Usually, these certs aren't cheap - you might pay $50 per year, per site. But there's a way round it. Let's Encrypt offer free certs. These aren't as flexible as the certs that you pay for - my paid-for cert on my Secure Server (the one I use to collect money from people) not only drives the encryption, it also reassures the user that I am who I say I am (if they know how to look at the cert, and I doubt if anyone ever does).

So, last November, after I installed the https version of Apache, I applied for a few dozen certs. It was a bit tedious setting this up, but I soon had it pretty much sorted, and that gave me all the certs I need, for free. They only last three months, but updating them is also free, and it's a lot easier to update them that to get them in the first place. You do

getssl -a

And it takes a while, but after several minutes, I was all updated.

Next, I needed to change the Apache config files, to tell it two things. First, where the certs were. Second, that I wanted it to use port 443 (that's the https port) as well as 80. And thirdly, I told it that if any user asked for an http connection, then it should switch to an https connection.

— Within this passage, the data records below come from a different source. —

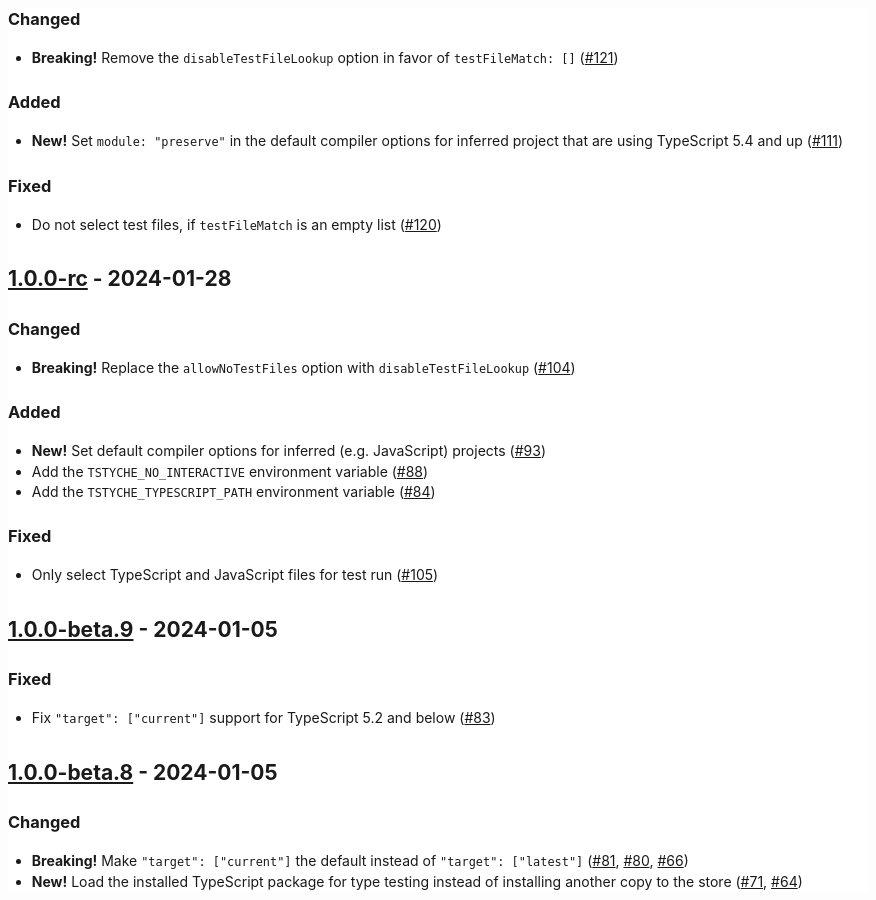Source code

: ### Changed

- **Breaking!** Remove the `disableTestFileLookup` option in favor of `testFileMatch: []` ([#121](https://github.com/tstyche/tstyche/pull/121))

### Added

- **New!** Set `module: "preserve"` in the default compiler options for inferred project that are using TypeScript 5.4 and up ([#111](https://github.com/tstyche/tstyche/pull/111))

### Fixed

- Do not select test files, if `testFileMatch` is an empty list ([#120](https://github.com/tstyche/tstyche/pull/120))

## [1.0.0-rc] - 2024-01-28

### Changed

- **Breaking!** Replace the `allowNoTestFiles` option with `disableTestFileLookup` ([#104](https://github.com/tstyche/tstyche/pull/104))

### Added

- **New!** Set default compiler options for inferred (e.g. JavaScript) projects ([#93](https://github.com/tstyche/tstyche/pull/93))
- Add the `TSTYCHE_NO_INTERACTIVE` environment variable ([#88](https://github.com/tstyche/tstyche/pull/88))
- Add the `TSTYCHE_TYPESCRIPT_PATH` environment variable ([#84](https://github.com/tstyche/tstyche/pull/84))

### Fixed

- Only select TypeScript and JavaScript files for test run ([#105](https://github.com/tstyche/tstyche/pull/105))

## [1.0.0-beta.9] - 2024-01-05

### Fixed

- Fix `"target": ["current"]` support for TypeScript 5.2 and below ([#83](https://github.com/tstyche/tstyche/pull/83))

## [1.0.0-beta.8] - 2024-01-05

### Changed

- **Breaking!** Make `"target": ["current"]` the default instead of `"target": ["latest"]` ([#81](https://github.com/tstyche/tstyche/pull/81), [#80](https://github.com/tstyche/tstyche/pull/80), [#66](https://github.com/tstyche/tstyche/pull/66))
- **New!** Load the installed TypeScript package for type testing instead of installing another copy to the store ([#71](https://github.com/tstyche/tstyche/pull/71), [#64](https://github.com/tstyche/tstyche/pull/64))


[3.5.0]: https://github.com/tstyche/tstyche/releases/tag/v3.5.0
[3.4.0]: https://github.com/tstyche/tstyche/releases/tag/v3.4.0
[3.3.1]: https://github.com/tstyche/tstyche/releases/tag/v3.3.1
[3.3.0]: https://github.com/tstyche/tstyche/releases/tag/v3.3.0
[3.2.0]: https://github.com/tstyche/tstyche/releases/tag/v3.2.0
[3.1.1]: https://github.com/tstyche/tstyche/releases/tag/v3.1.1
[3.1.0]: https://github.com/tstyche/tstyche/releases/tag/v3.1.0
[3.0.0]: https://github.com/tstyche/tstyche/releases/tag/v3.0.0
[3.0.0-rc.2]: https://github.com/tstyche/tstyche/releases/tag/v3.0.0-rc.2
[3.0.0-rc.1]: https://github.com/tstyche/tstyche/releases/tag/v3.0.0-rc.1
[3.0.0-rc.0]: https://github.com/tstyche/tstyche/releases/tag/v3.0.0-rc.0
[3.0.0-beta.6]: https://github.com/tstyche/tstyche/releases/tag/v3.0.0-beta.6
[3.0.0-beta.5]: https://github.com/tstyche/tstyche/releases/tag/v3.0.0-beta.5
[3.0.0-beta.4]: https://github.com/tstyche/tstyche/releases/tag/v3.0.0-beta.4
[3.0.0-beta.3]: https://github.com/tstyche/tstyche/releases/tag/v3.0.0-beta.3
[3.0.0-beta.2]: https://github.com/tstyche/tstyche/releases/tag/v3.0.0-beta.2
[3.0.0-beta.1]: https://github.com/tstyche/tstyche/releases/tag/v3.0.0-beta.1
[3.0.0-beta.0]: https://github.com/tstyche/tstyche/releases/tag/v3.0.0-beta.0
[2.1.1]: https://github.com/tstyche/tstyche/releases/tag/v2.1.1
[2.1.0]: https://github.com/tstyche/tstyche/releases/tag/v2.1.0
[2.0.0]: https://github.com/tstyche/tstyche/releases/tag/v2.0.0
[2.0.0-rc.2]: https://github.com/tstyche/tstyche/releases/tag/v2.0.0-rc.2
[2.0.0-rc.1]: https://github.com/tstyche/tstyche/releases/tag/v2.0.0-rc.1
[2.0.0-rc.0]: https://github.com/tstyche/tstyche/releases/tag/v2.0.0-rc.0
[2.0.0-beta.1]: https://github.com/tstyche/tstyche/releases/tag/v2.0.0-beta.1
[2.0.0-beta.0]: https://github.com/tstyche/tstyche/releases/tag/v2.0.0-beta.0
[1.1.0]: https://github.com/tstyche/tstyche/releases/tag/v1.1.0
[1.0.0]: https://github.com/tstyche/tstyche/releases/tag/v1.0.0
[1.0.0-rc.2]: https://github.com/tstyche/tstyche/releases/tag/v1.0.0-rc.2
[1.0.0-rc.1]: https://github.com/tstyche/tstyche/releases/tag/v1.0.0-rc.1
[1.0.0-rc]: https://github.com/tstyche/tstyche/releases/tag/v1.0.0-rc
[1.0.0-beta.9]: https://github.com/tstyche/tstyche/releases/tag/v1.0.0-beta.9
[1.0.0-beta.8]: https://github.com/tstyche/tstyche/releases/tag/v1.0.0-beta.8
[1.0.0-beta.7]: https://github.com/tstyche/tstyche/releases/tag/v1.0.0-beta.7
[1.0.0-beta.6]: https://github.com/tstyche/tstyche/releases/tag/v1.0.0-beta.6
[1.0.0-beta.5]: https://github.com/tstyche/tstyche/releases/tag/v1.0.0-beta.5
[1.0.0-beta.4]: https://github.com/tstyche/tstyche/releases/tag/v1.0.0-beta.4
[1.0.0-beta.3]: https://github.com/tstyche/tstyche/releases/tag/v1.0.0-beta.3
[1.0.0-beta.2]: https://github.com/tstyche/tstyche/releases/tag/v1.0.0-beta.2
[1.0.0-beta.1]: https://github.com/tstyche/tstyche/releases/tag/v1.0.0-beta.1
[1.0.0-beta.0]: https://github.com/tstyche/tstyche/releases/tag/v1.0.0-beta.0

That means I won't have to change a humungous number of links, both on my web sites, and scattered all over the internet. To do this, I used redirect.

Redirect permanent / https://www.example.com/

This redirect is so permanent, that Firefox, once it's seen it, remembers it, like, forever (there is a way to clear Firefox's memory of that). That caused me immense problems, because I hadn't known this, and my first effort was slightly wrong, and when I fixed the mistake, Firefox was still going to the wrong place, and I spent a lot of anguish and elbow grease trying various things to fix a problem that I had already fixed, dammit, except that Firefox carried on redireccting to the wrong place, until I cleared it's mistaken redirect.

So, I've changed two web sites over to being all https. I'll wait and see if there's any unpleasant side effects, but I don't think there will be, and I'll change everything else to https.

If you have a web site, you should also change over before July 2018.